▶ [SOURCE DOCUMENT]:
Reputation: 173
I am working with a large multiIndex DataFrame results_matrix
with several columns. I need to access each element of the columns Results1
and Results2
and select one of those elements based on an indicator variable that is stored in the column Indicator
of the DataFrame.
Currently, I am accessing each of the elements in a for loop - however, this increases the calculation time of the program quite a lot. Is there a way to do this more efficiently?
import pandas as pd
import numpy as np
selected_results = pd.Series(np.nan)
# Used to iterate through the rows of the DataFrame
i = 0
for items in results_matrix['Indicator']:
if results_matrix.iloc[i]['Indicator'] == 1:
selected_results[i] = results_matrix.iloc[i]['Results1']
else:
selected_results[i] = results_matrix.iloc[i]['Results2']
i += 1
results_matrix['SelectedResults'] = selected_results.values
Upvotes: 1
Views: 36
Reputation: 862591
I think you need numpy.where
:
results_matrix['SelectedResults'] = np.where(results_matrix['Indicator'] == 1,
results_matrix['Results1'],
results_matrix['Results2'])
Sample:
results_matrix = pd.DataFrame({'Indicator':[1,2,3],
'Results1':[4,5,6],
'Results2':[7,8,9]})
print (results_matrix)
Indicator Results1 Results2
0 1 4 7
1 2 5 8
2 3 6 9
results_matrix['SelectedResults'] = np.where(results_matrix['Indicator'] == 1,
results_matrix['Results1'],
results_matrix['Results2'])
print (results_matrix)
Indicator Results1 Results2 SelectedResults
0 1 4 7 4
1 2 5 8 8
2 3 6 9 9
Upvotes: 2

▶ [DATASET ENTRIES]:

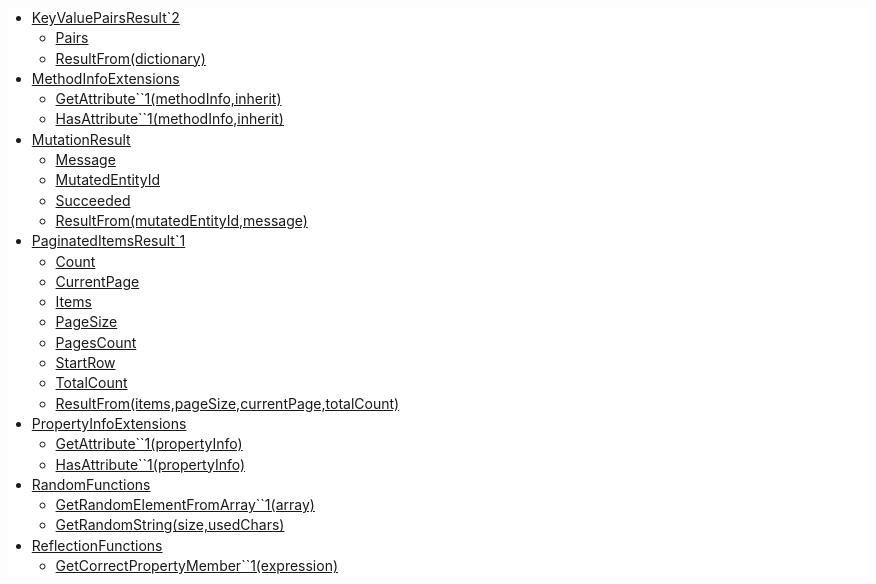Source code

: - [KeyValuePairsResult\`2](#T-Essentials-Results-KeyValuePairsResult`2 'Essentials.Results.KeyValuePairsResult`2')
  - [Pairs](#P-Essentials-Results-KeyValuePairsResult`2-Pairs 'Essentials.Results.KeyValuePairsResult`2.Pairs')
  - [ResultFrom(dictionary)](#M-Essentials-Results-KeyValuePairsResult`2-ResultFrom-System-Collections-Generic-IDictionary{`0,`1}- 'Essentials.Results.KeyValuePairsResult`2.ResultFrom(System.Collections.Generic.IDictionary{`0,`1})')
- [MethodInfoExtensions](#T-Essentials-Extensions-MethodInfoExtensions 'Essentials.Extensions.MethodInfoExtensions')
  - [GetAttribute\`\`1(methodInfo,inherit)](#M-Essentials-Extensions-MethodInfoExtensions-GetAttribute``1-System-Reflection-MethodInfo,System-Boolean- 'Essentials.Extensions.MethodInfoExtensions.GetAttribute``1(System.Reflection.MethodInfo,System.Boolean)')
  - [HasAttribute\`\`1(methodInfo,inherit)](#M-Essentials-Extensions-MethodInfoExtensions-HasAttribute``1-System-Reflection-MethodInfo,System-Boolean- 'Essentials.Extensions.MethodInfoExtensions.HasAttribute``1(System.Reflection.MethodInfo,System.Boolean)')
- [MutationResult](#T-Essentials-Results-MutationResult 'Essentials.Results.MutationResult')
  - [Message](#P-Essentials-Results-MutationResult-Message 'Essentials.Results.MutationResult.Message')
  - [MutatedEntityId](#P-Essentials-Results-MutationResult-MutatedEntityId 'Essentials.Results.MutationResult.MutatedEntityId')
  - [Succeeded](#P-Essentials-Results-MutationResult-Succeeded 'Essentials.Results.MutationResult.Succeeded')
  - [ResultFrom(mutatedEntityId,message)](#M-Essentials-Results-MutationResult-ResultFrom-System-Object,System-String- 'Essentials.Results.MutationResult.ResultFrom(System.Object,System.String)')
- [PaginatedItemsResult\`1](#T-Essentials-Results-PaginatedItemsResult`1 'Essentials.Results.PaginatedItemsResult`1')
  - [Count](#P-Essentials-Results-PaginatedItemsResult`1-Count 'Essentials.Results.PaginatedItemsResult`1.Count')
  - [CurrentPage](#P-Essentials-Results-PaginatedItemsResult`1-CurrentPage 'Essentials.Results.PaginatedItemsResult`1.CurrentPage')
  - [Items](#P-Essentials-Results-PaginatedItemsResult`1-Items 'Essentials.Results.PaginatedItemsResult`1.Items')
  - [PageSize](#P-Essentials-Results-PaginatedItemsResult`1-PageSize 'Essentials.Results.PaginatedItemsResult`1.PageSize')
  - [PagesCount](#P-Essentials-Results-PaginatedItemsResult`1-PagesCount 'Essentials.Results.PaginatedItemsResult`1.PagesCount')
  - [StartRow](#P-Essentials-Results-PaginatedItemsResult`1-StartRow 'Essentials.Results.PaginatedItemsResult`1.StartRow')
  - [TotalCount](#P-Essentials-Results-PaginatedItemsResult`1-TotalCount 'Essentials.Results.PaginatedItemsResult`1.TotalCount')
  - [ResultFrom(items,pageSize,currentPage,totalCount)](#M-Essentials-Results-PaginatedItemsResult`1-ResultFrom-System-Collections-Generic-IEnumerable{`0},System-Int32,System-Int32,System-Int32- 'Essentials.Results.PaginatedItemsResult`1.ResultFrom(System.Collections.Generic.IEnumerable{`0},System.Int32,System.Int32,System.Int32)')
- [PropertyInfoExtensions](#T-Essentials-Extensions-PropertyInfoExtensions 'Essentials.Extensions.PropertyInfoExtensions')
  - [GetAttribute\`\`1(propertyInfo)](#M-Essentials-Extensions-PropertyInfoExtensions-GetAttribute``1-System-Reflection-PropertyInfo- 'Essentials.Extensions.PropertyInfoExtensions.GetAttribute``1(System.Reflection.PropertyInfo)')
  - [HasAttribute\`\`1(propertyInfo)](#M-Essentials-Extensions-PropertyInfoExtensions-HasAttribute``1-System-Reflection-PropertyInfo- 'Essentials.Extensions.PropertyInfoExtensions.HasAttribute``1(System.Reflection.PropertyInfo)')
- [RandomFunctions](#T-Essentials-Functions-RandomFunctions 'Essentials.Functions.RandomFunctions')
  - [GetRandomElementFromArray\`\`1(array)](#M-Essentials-Functions-RandomFunctions-GetRandomElementFromArray``1-``0[]- 'Essentials.Functions.RandomFunctions.GetRandomElementFromArray``1(``0[])')
  - [GetRandomString(size,usedChars)](#M-Essentials-Functions-RandomFunctions-GetRandomString-System-Int32,System-String- 'Essentials.Functions.RandomFunctions.GetRandomString(System.Int32,System.String)')
- [ReflectionFunctions](#T-Essentials-Functions-ReflectionFunctions 'Essentials.Functions.ReflectionFunctions')
  - [GetCorrectPropertyMember\`\`1(expression)](#M-Essentials-Functions-ReflectionFunctions-GetCorrectPropertyMember``1-System-Linq-Expressions-Expression{System-Func{``0,System-Object}}- 'Essentials.Functions.ReflectionFunctions.GetCorrectPropertyMember``1(System.Linq.Expressions.Expression{System.Func{``0,System.Object}})')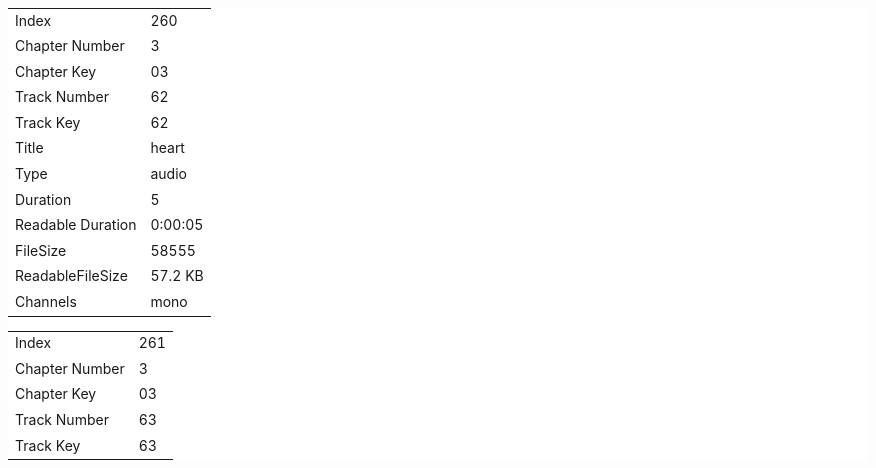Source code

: |  |  |
| - | - |
| Index | 260 |
| Chapter Number | 3 |
| Chapter Key | 03 |
| Track Number | 62 |
| Track Key | 62 |
| Title | heart |
| Type | audio |
| Duration | 5 |
| Readable Duration | 0:00:05 |
| FileSize | 58555 |
| ReadableFileSize | 57.2 KB |
| Channels | mono |

|  |  |
| - | - |
| Index | 261 |
| Chapter Number | 3 |
| Chapter Key | 03 |
| Track Number | 63 |
| Track Key | 63 |
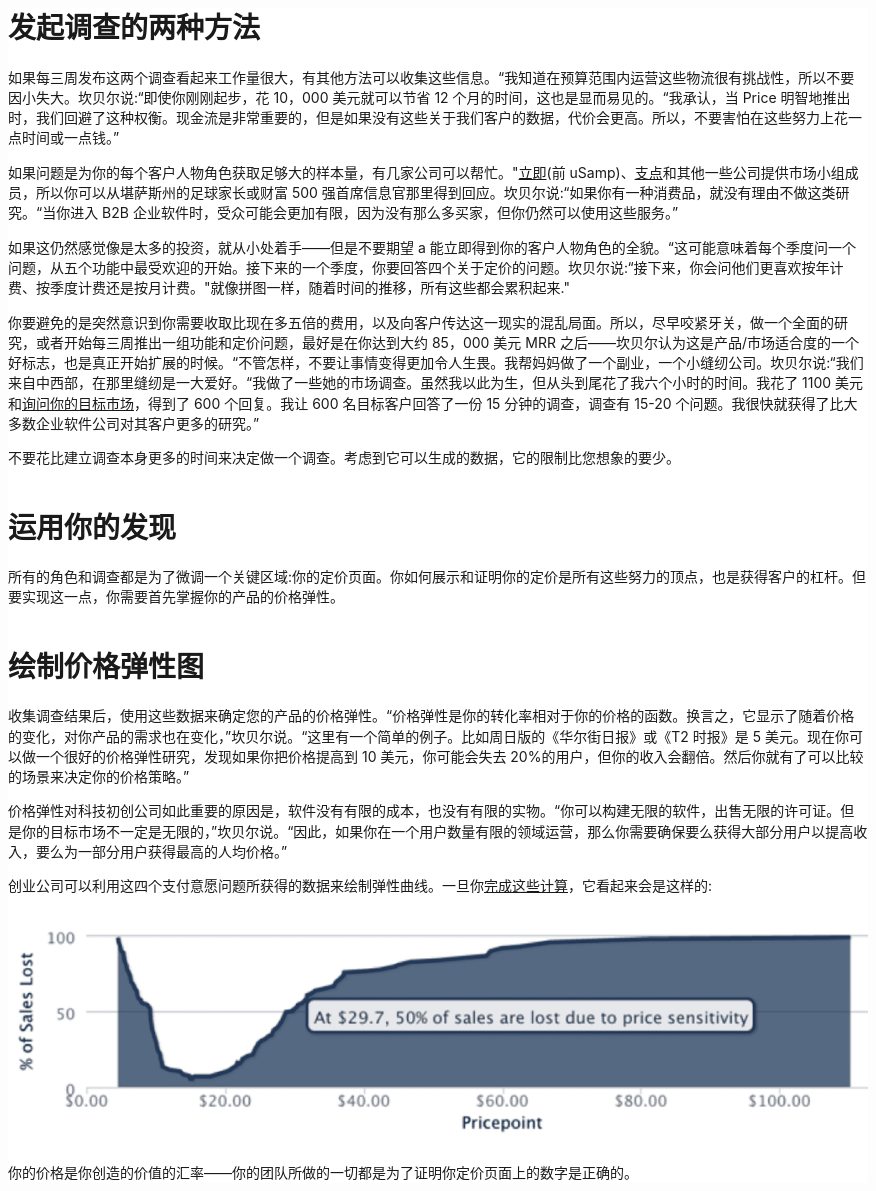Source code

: # 发起调查的两种方法

如果每三周发布这两个调查看起来工作量很大，有其他方法可以收集这些信息。“我知道在预算范围内运营这些物流很有挑战性，所以不要因小失大。坎贝尔说:“即使你刚刚起步，花 10，000 美元就可以节省 12 个月的时间，这也是显而易见的。“我承认，当 Price 明智地推出时，我们回避了这种权衡。现金流是非常重要的，但是如果没有这些关于我们客户的数据，代价会更高。所以，不要害怕在这些努力上花一点时间或一点钱。”

如果问题是为你的每个客户人物角色获取足够大的样本量，有几家公司可以帮忙。"[立即](https://www.instant.ly/ "null")(前 uSamp)、[支点](https://luc.id/fulcrum/ "null")和其他一些公司提供市场小组成员，所以你可以从堪萨斯州的足球家长或财富 500 强首席信息官那里得到回应。坎贝尔说:“如果你有一种消费品，就没有理由不做这类研究。“当你进入 B2B 企业软件时，受众可能会更加有限，因为没有那么多买家，但你仍然可以使用这些服务。”

如果这仍然感觉像是太多的投资，就从小处着手——但是不要期望 a 能立即得到你的客户人物角色的全貌。“这可能意味着每个季度问一个问题，从五个功能中最受欢迎的开始。接下来的一个季度，你要回答四个关于定价的问题。坎贝尔说:“接下来，你会问他们更喜欢按年计费、按季度计费还是按月计费。"就像拼图一样，随着时间的推移，所有这些都会累积起来."

你要避免的是突然意识到你需要收取比现在多五倍的费用，以及向客户传达这一现实的混乱局面。所以，尽早咬紧牙关，做一个全面的研究，或者开始每三周推出一组功能和定价问题，最好是在你达到大约 85，000 美元 MRR 之后——坎贝尔认为这是产品/市场适合度的一个好标志，也是真正开始扩展的时候。“不管怎样，不要让事情变得更加令人生畏。我帮妈妈做了一个副业，一个小缝纫公司。坎贝尔说:“我们来自中西部，在那里缝纫是一大爱好。“我做了一些她的市场调查。虽然我以此为生，但从头到尾花了我六个小时的时间。我花了 1100 美元和[询问你的目标市场](http://aytm.com/ "null")，得到了 600 个回复。我让 600 名目标客户回答了一份 15 分钟的调查，调查有 15-20 个问题。我很快就获得了比大多数企业软件公司对其客户更多的研究。”

不要花比建立调查本身更多的时间来决定做一个调查。考虑到它可以生成的数据，它的限制比您想象的要少。

# 运用你的发现

所有的角色和调查都是为了微调一个关键区域:你的定价页面。你如何展示和证明你的定价是所有这些努力的顶点，也是获得客户的杠杆。但要实现这一点，你需要首先掌握你的产品的价格弹性。

# 绘制价格弹性图

收集调查结果后，使用这些数据来确定您的产品的价格弹性。“价格弹性是你的转化率相对于你的价格的函数。换言之，它显示了随着价格的变化，对你产品的需求也在变化，”坎贝尔说。“这里有一个简单的例子。比如周日版的《华尔街日报》或《T2 时报》是 5 美元。现在你可以做一个很好的价格弹性研究，发现如果你把价格提高到 10 美元，你可能会失去 20%的用户，但你的收入会翻倍。然后你就有了可以比较的场景来决定你的价格策略。”

价格弹性对科技初创公司如此重要的原因是，软件没有有限的成本，也没有有限的实物。“你可以构建无限的软件，出售无限的许可证。但是你的目标市场不一定是无限的，”坎贝尔说。“因此，如果你在一个用户数量有限的领域运营，那么你需要确保要么获得大部分用户以提高收入，要么为一部分用户获得最高的人均价格。”

创业公司可以利用这四个支付意愿问题所获得的数据来绘制弹性曲线。一旦你[完成这些计算](http://www.priceintelligently.com/blog/bid/190607/Unlock-Price-Sensitivity-s-Profitable-Surprise "null")，它看起来会是这样的:

![](img/597c4270eabaf76306a967379d6bf0c1.png)

你的价格是你创造的价值的汇率——你的团队所做的一切都是为了证明你定价页面上的数字是正确的。

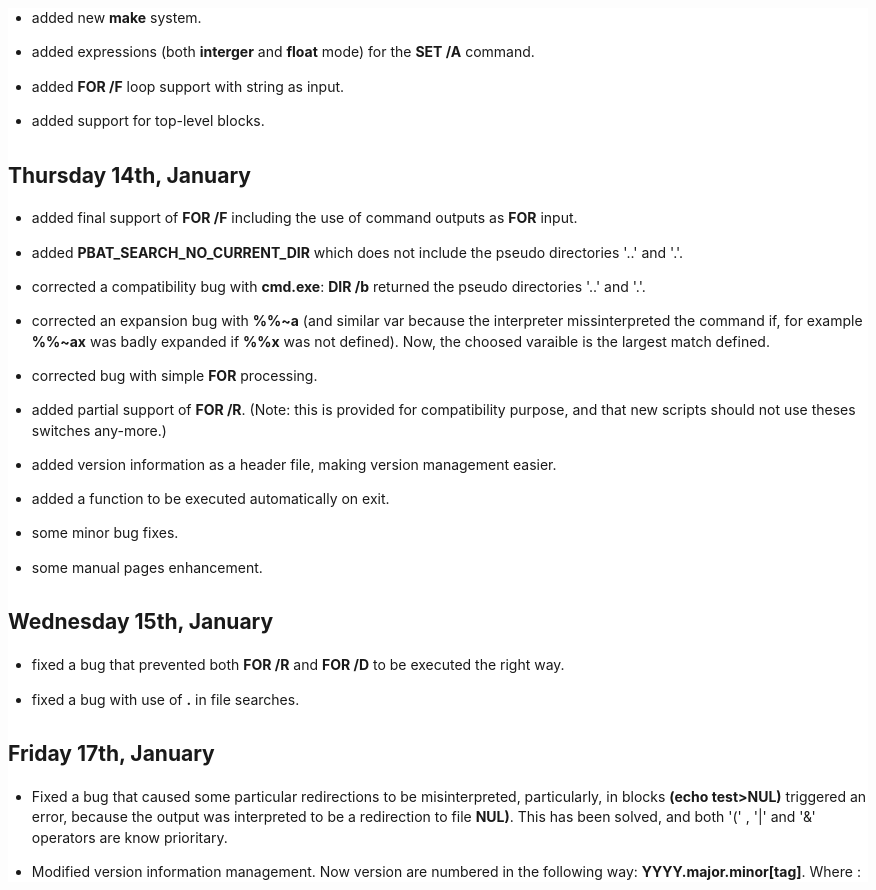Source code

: * added new **make** system.

* added expressions \(both **interger** and **float** mode\) for the **SET
  /A** command.

* added **FOR /F** loop support with string as input.

* added support for top-level blocks.

## Thursday 14th, January

* added final support of **FOR /F** including the use of command outputs as
  **FOR** input.

* added **PBAT\_SEARCH\_NO\_CURRENT\_DIR** which does not include the pseudo
  directories '..' and '.'.

* corrected a compatibility bug with **cmd.exe**: **DIR /b** returned the
  pseudo directories '..' and '.'.

* corrected an expansion bug with **%%\~a** \(and similar var because the
  interpreter missinterpreted the command if, for example **%%\~ax** was badly
  expanded if **%%x** was not defined\). Now, the choosed varaible is the
  largest match defined.

* corrected bug with simple **FOR** processing.

* added partial support of **FOR /R**. \(Note: this is provided for
  compatibility purpose, and that new scripts should not use theses switches
  any-more.\)

* added version information as a header file, making version management
  easier.

* added a function to be executed automatically on exit.

* some minor bug fixes.

* some manual pages enhancement.

## Wednesday 15th, January

* fixed a bug that prevented both **FOR /R** and **FOR /D** to be executed the
  right way.

* fixed a bug with use of **.** in file searches.

## Friday 17th, January

* Fixed a bug that caused some particular redirections to be misinterpreted,
  particularly, in blocks **\(echo test>NUL\)** triggered an error, because
  the output was interpreted to be a redirection to file **NUL\)**. This has
  been solved, and both '\(' , '\|' and '&' operators are know prioritary.

* Modified version information management. Now version are numbered in the
  following way: **YYYY.major.minor\[tag\]**. Where :
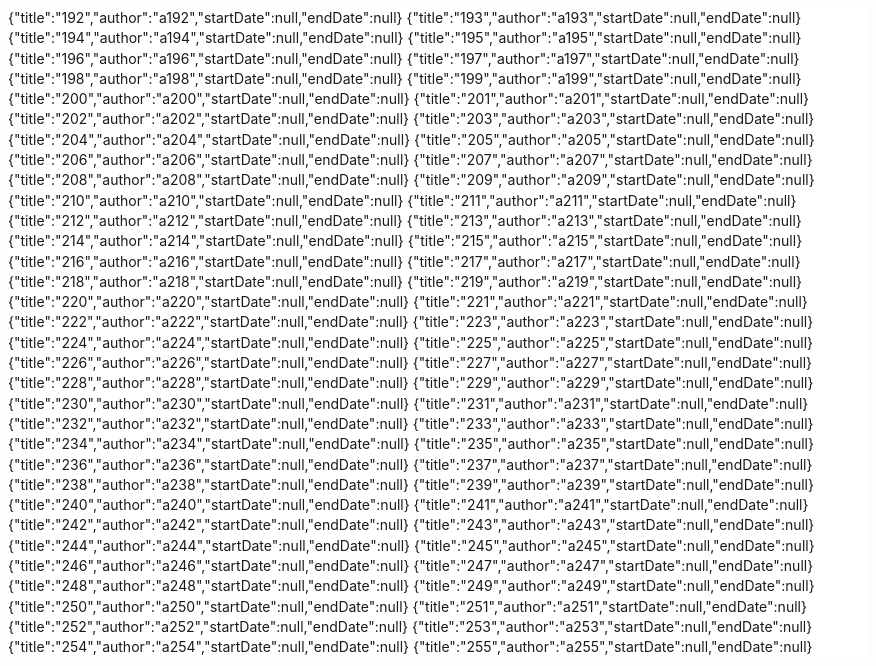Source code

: {"title":"192","author":"a192","startDate":null,"endDate":null}
{"title":"193","author":"a193","startDate":null,"endDate":null}
{"title":"194","author":"a194","startDate":null,"endDate":null}
{"title":"195","author":"a195","startDate":null,"endDate":null}
{"title":"196","author":"a196","startDate":null,"endDate":null}
{"title":"197","author":"a197","startDate":null,"endDate":null}
{"title":"198","author":"a198","startDate":null,"endDate":null}
{"title":"199","author":"a199","startDate":null,"endDate":null}
{"title":"200","author":"a200","startDate":null,"endDate":null}
{"title":"201","author":"a201","startDate":null,"endDate":null}
{"title":"202","author":"a202","startDate":null,"endDate":null}
{"title":"203","author":"a203","startDate":null,"endDate":null}
{"title":"204","author":"a204","startDate":null,"endDate":null}
{"title":"205","author":"a205","startDate":null,"endDate":null}
{"title":"206","author":"a206","startDate":null,"endDate":null}
{"title":"207","author":"a207","startDate":null,"endDate":null}
{"title":"208","author":"a208","startDate":null,"endDate":null}
{"title":"209","author":"a209","startDate":null,"endDate":null}
{"title":"210","author":"a210","startDate":null,"endDate":null}
{"title":"211","author":"a211","startDate":null,"endDate":null}
{"title":"212","author":"a212","startDate":null,"endDate":null}
{"title":"213","author":"a213","startDate":null,"endDate":null}
{"title":"214","author":"a214","startDate":null,"endDate":null}
{"title":"215","author":"a215","startDate":null,"endDate":null}
{"title":"216","author":"a216","startDate":null,"endDate":null}
{"title":"217","author":"a217","startDate":null,"endDate":null}
{"title":"218","author":"a218","startDate":null,"endDate":null}
{"title":"219","author":"a219","startDate":null,"endDate":null}
{"title":"220","author":"a220","startDate":null,"endDate":null}
{"title":"221","author":"a221","startDate":null,"endDate":null}
{"title":"222","author":"a222","startDate":null,"endDate":null}
{"title":"223","author":"a223","startDate":null,"endDate":null}
{"title":"224","author":"a224","startDate":null,"endDate":null}
{"title":"225","author":"a225","startDate":null,"endDate":null}
{"title":"226","author":"a226","startDate":null,"endDate":null}
{"title":"227","author":"a227","startDate":null,"endDate":null}
{"title":"228","author":"a228","startDate":null,"endDate":null}
{"title":"229","author":"a229","startDate":null,"endDate":null}
{"title":"230","author":"a230","startDate":null,"endDate":null}
{"title":"231","author":"a231","startDate":null,"endDate":null}
{"title":"232","author":"a232","startDate":null,"endDate":null}
{"title":"233","author":"a233","startDate":null,"endDate":null}
{"title":"234","author":"a234","startDate":null,"endDate":null}
{"title":"235","author":"a235","startDate":null,"endDate":null}
{"title":"236","author":"a236","startDate":null,"endDate":null}
{"title":"237","author":"a237","startDate":null,"endDate":null}
{"title":"238","author":"a238","startDate":null,"endDate":null}
{"title":"239","author":"a239","startDate":null,"endDate":null}
{"title":"240","author":"a240","startDate":null,"endDate":null}
{"title":"241","author":"a241","startDate":null,"endDate":null}
{"title":"242","author":"a242","startDate":null,"endDate":null}
{"title":"243","author":"a243","startDate":null,"endDate":null}
{"title":"244","author":"a244","startDate":null,"endDate":null}
{"title":"245","author":"a245","startDate":null,"endDate":null}
{"title":"246","author":"a246","startDate":null,"endDate":null}
{"title":"247","author":"a247","startDate":null,"endDate":null}
{"title":"248","author":"a248","startDate":null,"endDate":null}
{"title":"249","author":"a249","startDate":null,"endDate":null}
{"title":"250","author":"a250","startDate":null,"endDate":null}
{"title":"251","author":"a251","startDate":null,"endDate":null}
{"title":"252","author":"a252","startDate":null,"endDate":null}
{"title":"253","author":"a253","startDate":null,"endDate":null}
{"title":"254","author":"a254","startDate":null,"endDate":null}
{"title":"255","author":"a255","startDate":null,"endDate":null}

▶ [AIM OF THE TASK]:
Reproduce word for word the part of the pandas forum thread that opens with the words containing "Reputation: 173" and closes with "of the DataFrame.".

▶ [RESULT]:
Reputation: 173
I am working with a large multiIndex DataFrame results_matrix
with several columns. I need to access each element of the columns Results1
and Results2
and select one of those elements based on an indicator variable that is stored in the column Indicator
of the DataFrame.